Merging is an (almost3) irreversible operation and its destructive effects should not be overlooked. The purpose of merging is to combine answers under one question. Whether the moved answers will help more people in their new home is hard to predict, but if the target question is much-viewed, and the answer of good quality, then merging may bring the answer to a wider audience. However, merging effectively destroys the source question, answers with accepts to it lose their accepts, and users whose answers are moved by a merge are not notified4.
I have suggested that merging may be indicated where
- there are different, good answers to two questions (this condition I consider satisfied in this case)
- the questions are absolutely identical or one is of such low quality that it adds nothing to the other (this condition I consider not satisfied, but perhaps satisfiable)
You did not suggest a direction for merging, but you implied in chat that you favour kyodake's answer, so I suppose you would favour merging the currently open question into the currently closed one. If the merge took place in the other direction, kyodake's answer would no longer be accepted and would appear below Rinzwind's answer although the latter has a lower score. As I have already argued, I think that the target question is more general, so if the merge from open to closed were to be effected, I think it would be necessary to change the title to avoid specifically requesting a command rather than some method. This action seems acceptable to me, but I would prefer to leave the questions as they are, because I can see some value in the contextualisation provided by "is there a command to do [thing]?", and there is some magic in this particular question that causes it to be found by visitors :)
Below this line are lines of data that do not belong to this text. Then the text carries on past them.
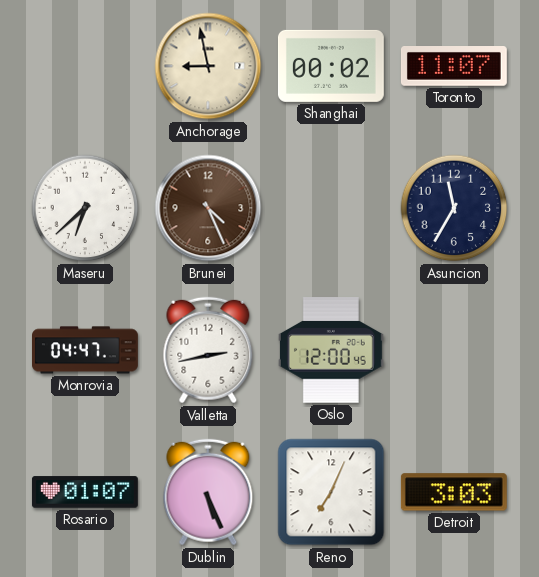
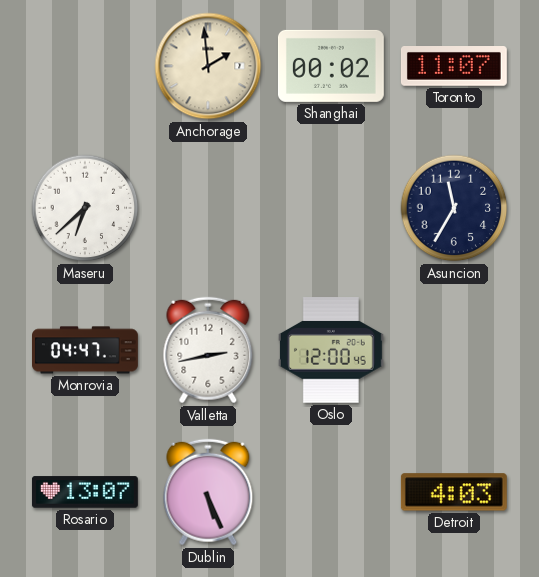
Anchorage: 8:58 -> 1:59
Brunei: 4:26 -> none
Rosario: 01:07 -> 13:07
Reno: 7:04 -> none
Detroit: 3:03 -> 4:03
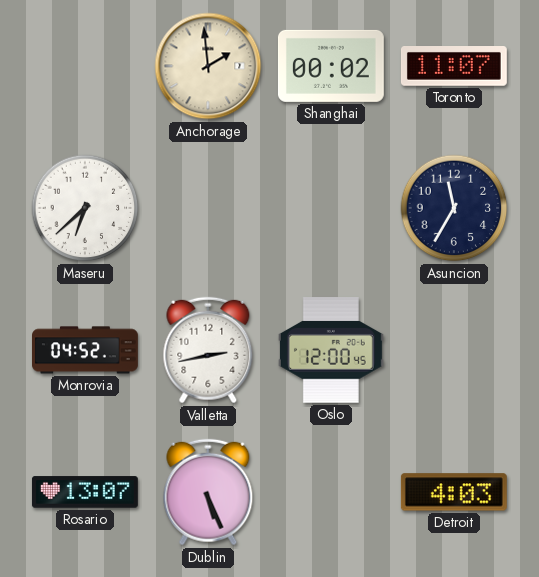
Monrovia: 04:47 -> 04:52
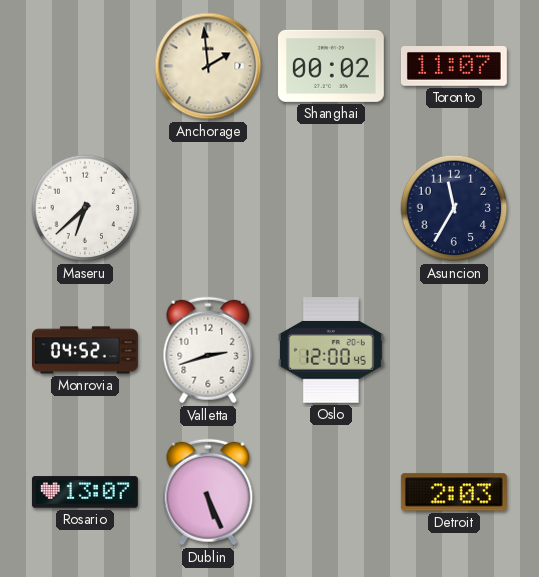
Valletta: 2:43 -> 2:42
Detroit: 4:03 -> 2:03
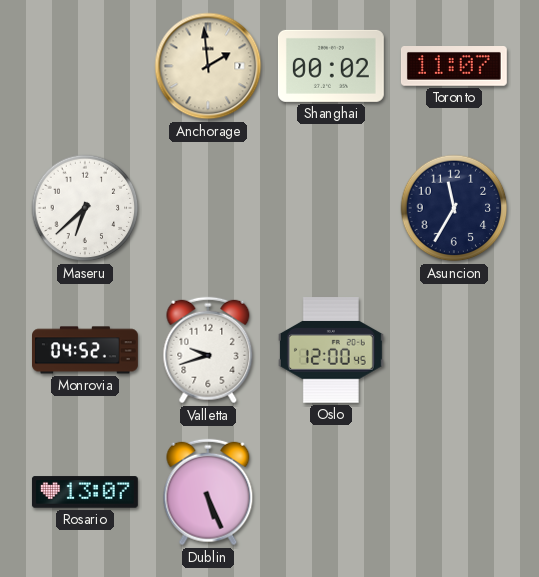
Valletta: 2:42 -> 9:42
Detroit: 2:03 -> none
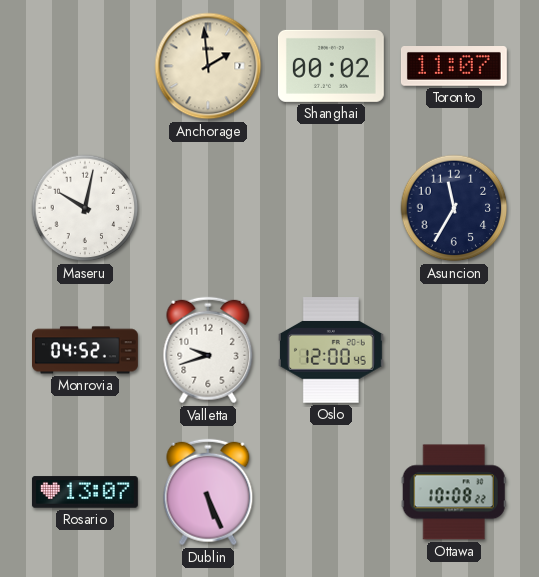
Maseru: 6:38 -> 10:02
Ottawa: none -> 10:08
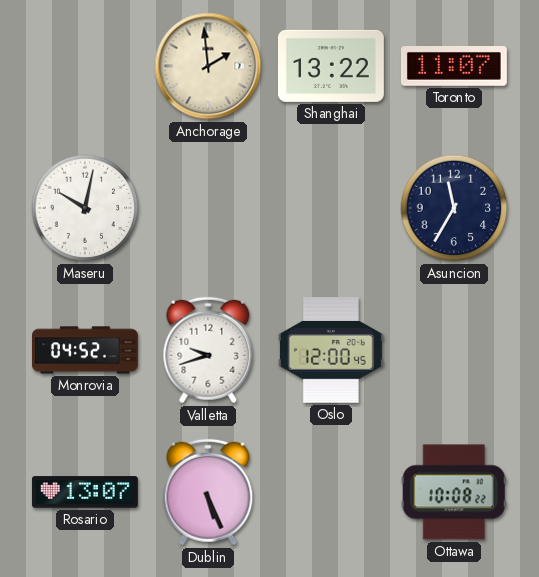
Shanghai: 00:02 -> 13:22
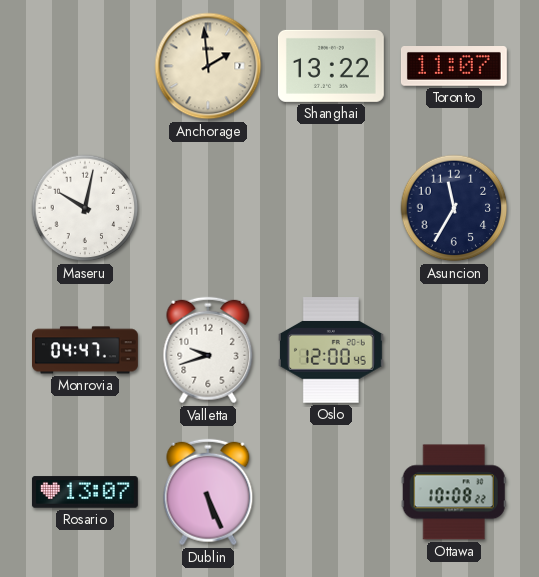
Monrovia: 04:52 -> 04:47
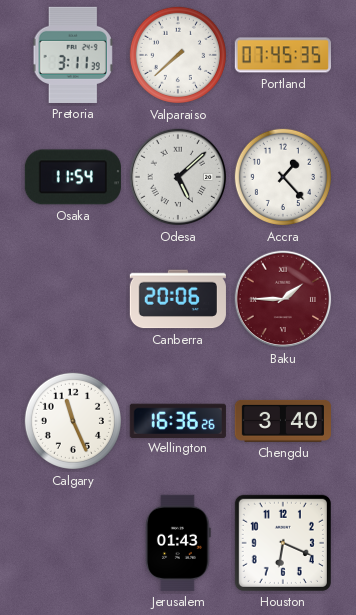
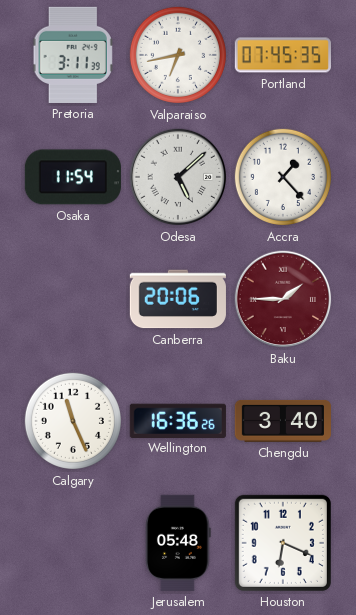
Valparaiso: 7:38 -> 6:43
Jerusalem: 01:43 -> 05:48
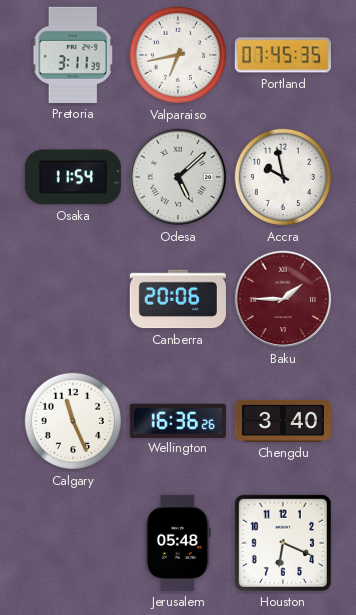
Accra: 1:23 -> 9:58
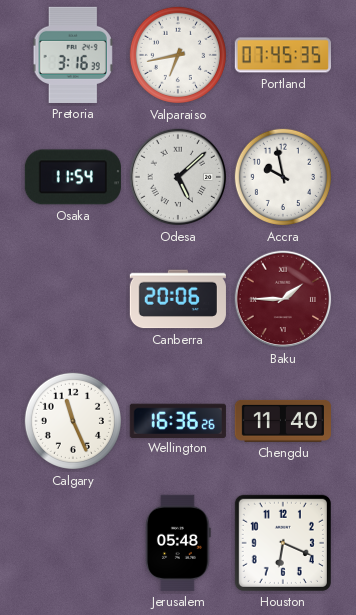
Pretoria: 3:11 -> 3:16
Chengdu: 3:40 -> 11:40
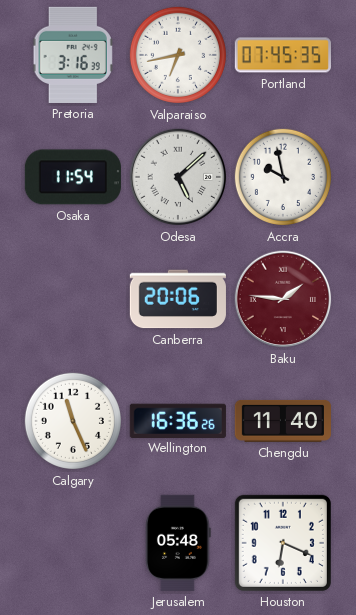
Baku: 1:45 -> 1:46
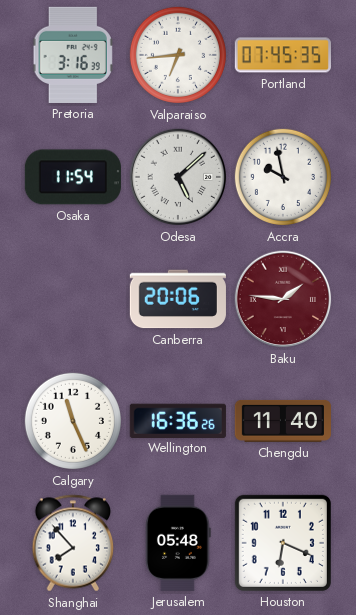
Valparaiso: 6:43 -> 6:44
Shanghai: none -> 7:53
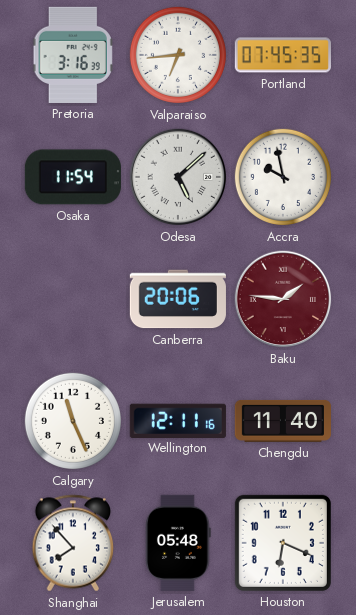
Wellington: 16:36 -> 12:11
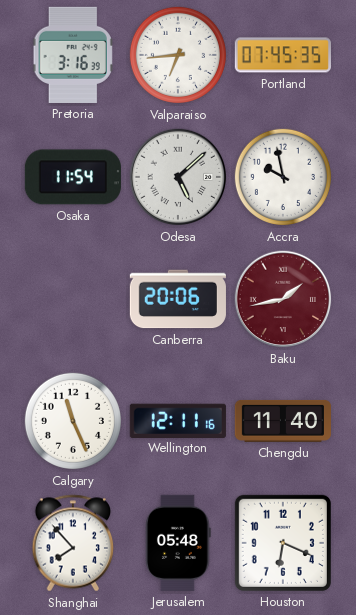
Baku: 1:46 -> 1:43
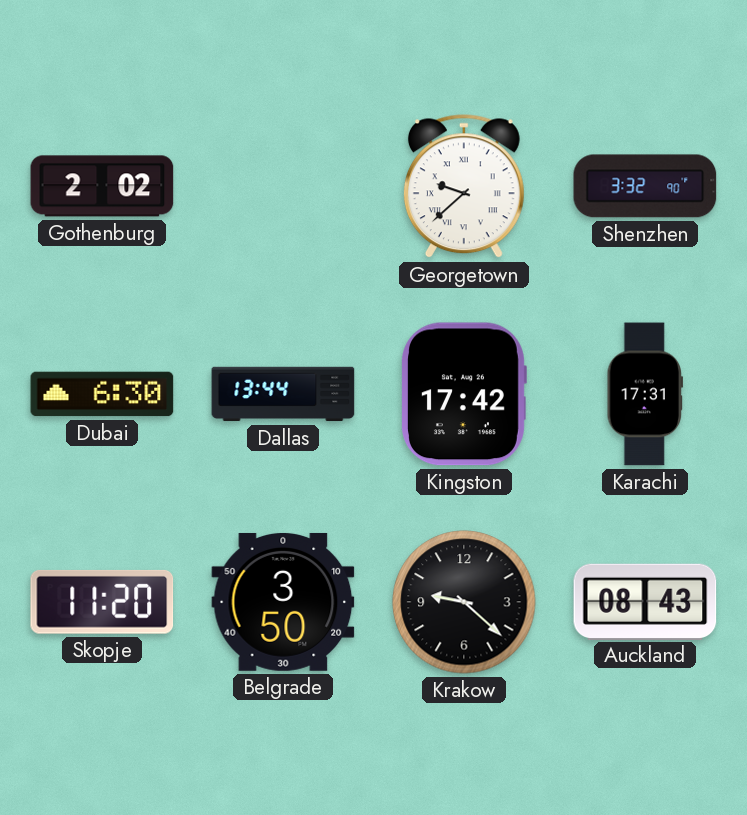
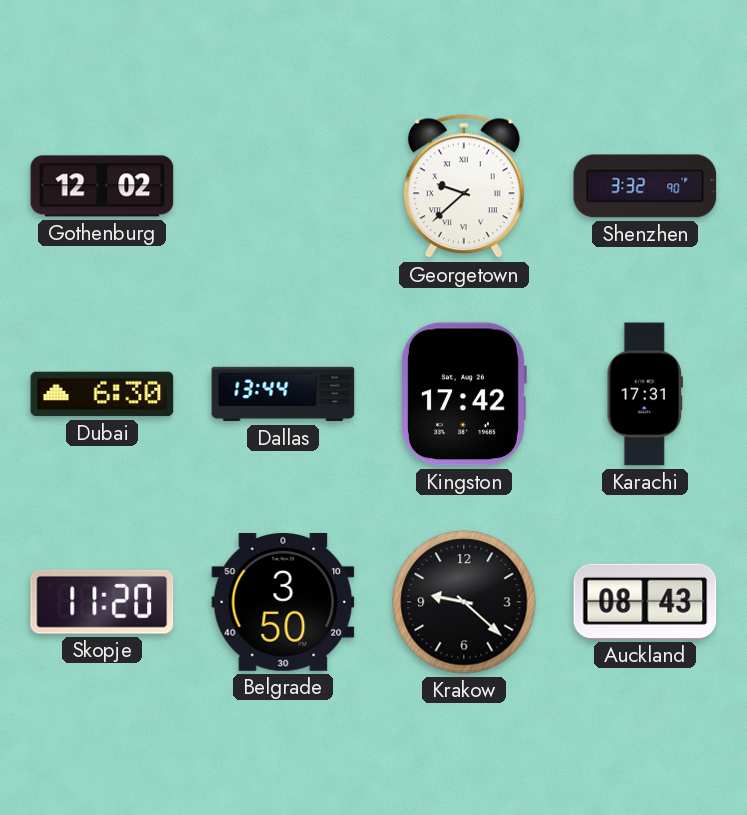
Gothenburg: 2:02 -> 12:02
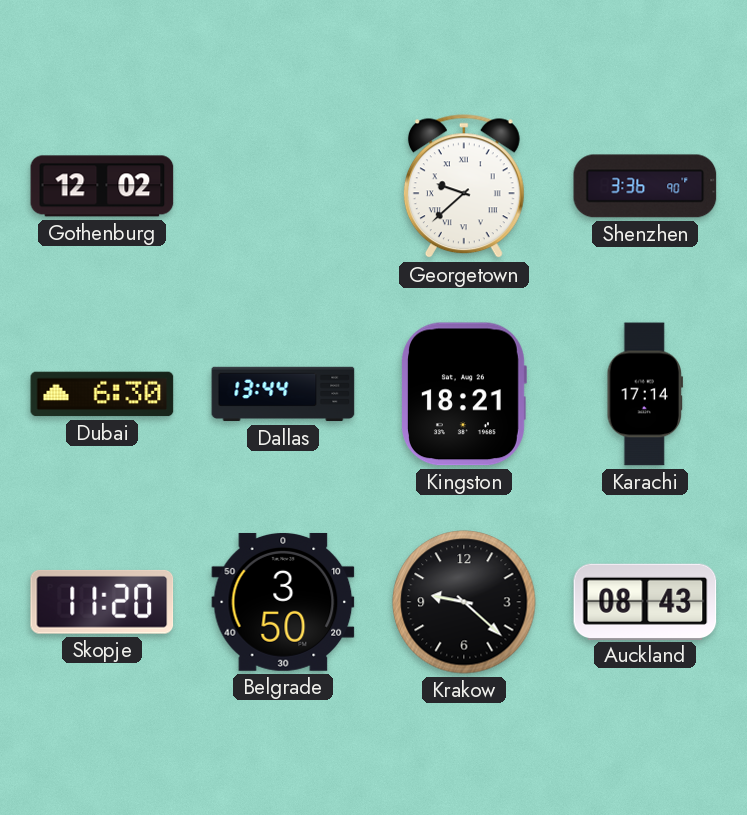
Shenzhen: 3:32 -> 3:36
Kingston: 17:42 -> 18:21
Karachi: 17:31 -> 17:14
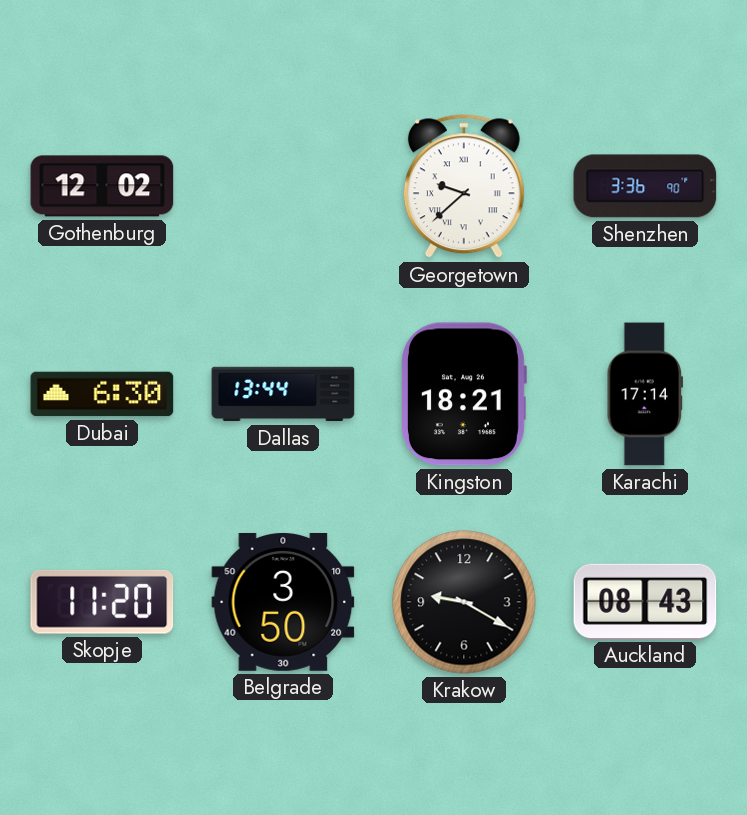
Krakow: 9:22 -> 9:20
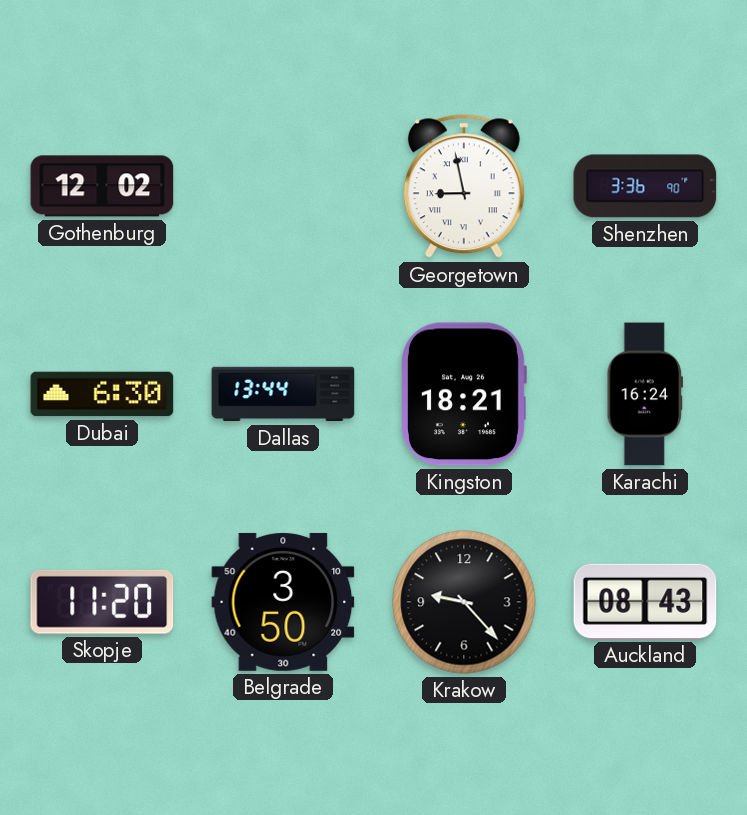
Georgetown: 9:38 -> 8:58
Karachi: 17:14 -> 16:24
Krakow: 9:20 -> 9:23
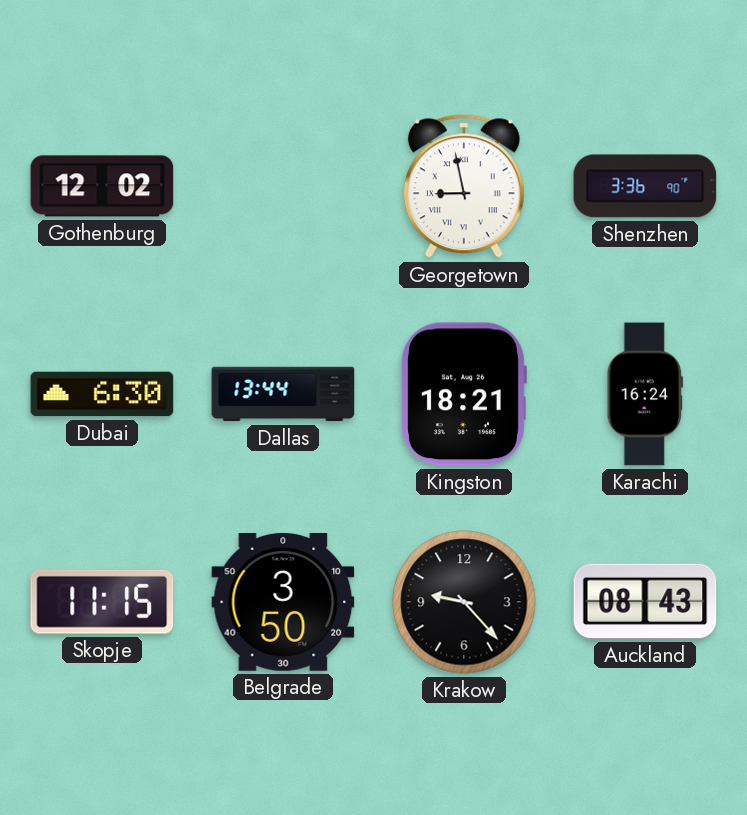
Skopje: 11:20 -> 11:15
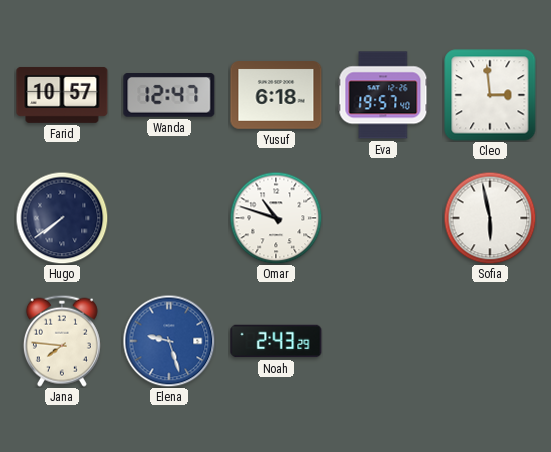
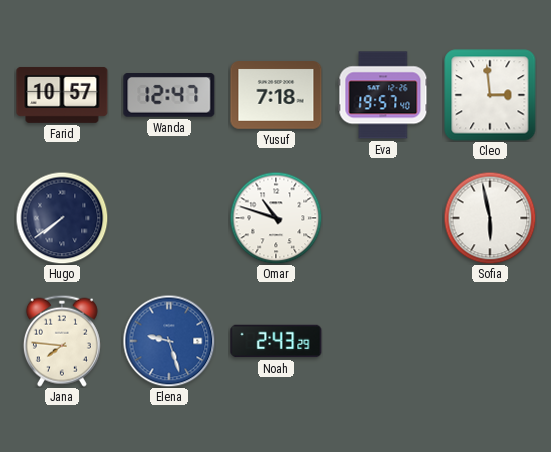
Yusuf: 6:18 -> 7:18
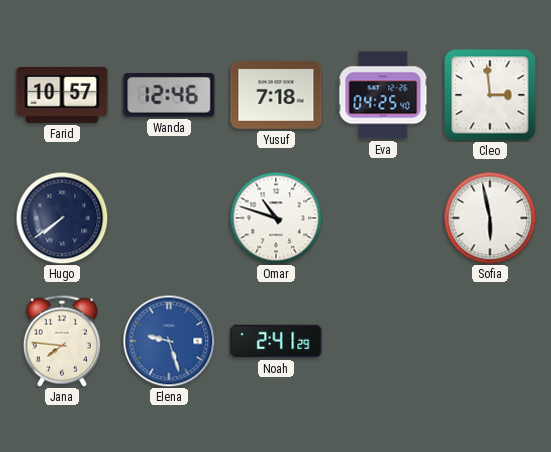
Wanda: 12:47 -> 12:46
Eva: 19:57 -> 04:25
Noah: 2:43 -> 2:41
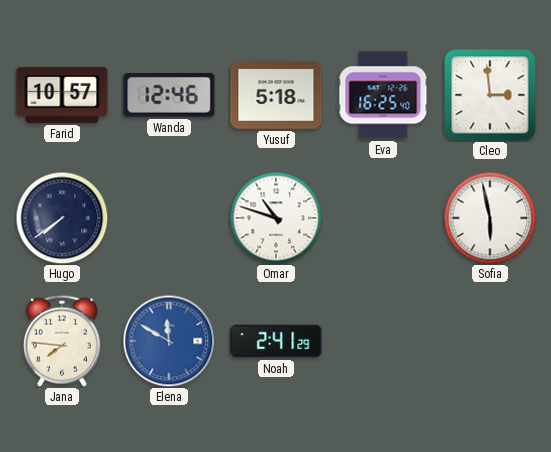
Yusuf: 7:18 -> 5:18
Eva: 04:25 -> 16:25
Elena: 9:27 -> 11:50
TL;DR: let us favour the creation of answers
Let's not reverse the close direction
The closed question's possible answers are a subset of the open question's possible answers. Therefore, to encourage more answers, the most general question should remain open (maybe we should think about changing its title though?).
Let's not merge, or if we do, change the title
To make sure all the possible useful answers to these questions remain valid, the open/surviving question should not ask specifically for a command, but asking for a command specifically perhaps deserves its own question (I think I'd rather reopen it than destroy it with a merge), and the existing question that asks for a command has some alchemy that attracts visitors. If a merge is performed, let the surviving question be retitled How can I factory reset Ubuntu?
Let's get a better answer for this topic
I think that Resetting Ubuntu to factory settings would benefit from an answer that explains at beginner level that Ubuntu does not have a factory reset per se, but discusses various ways a system can be recovered, linking to high quality posts on methods for different situations and summarising them, and/or giving easy to follow instructions on how to do them. If this meta answer is well received, I will bounty this question to encourage such an answer (or if someone preempts me, I will award one retrospectively :) ).
1 Also, posts closed as duplicate which have no answers will auto-redirect to their targets for unregistered users.
2 Anonymous votes are misnamed, because all votes are very nearly anonymous. These votes are the ones cast by users whose votes do not affect the score of the post. This applies to all votes by unregistered visitors (and people who haven't signed in), upvotes cast by users with less than 15 reputation, and downvotes cast by users with less than 125 reputation. Perhaps I should call them something else, like "silent votes" or "soft votes" or "non-scoring votes".
3 As far as I know it is possible by directly rewriting the relevant parts of the database, but this could only be done by community managers (SE employees) and they probably wouldn't be very happy to have that extra work.
4 There have been a few feature requests on MSE for that to be changed. Meanwhile you can use this query to find any answers of your own which have been moved by a merge and check they they don't require editing to make sense in their new context.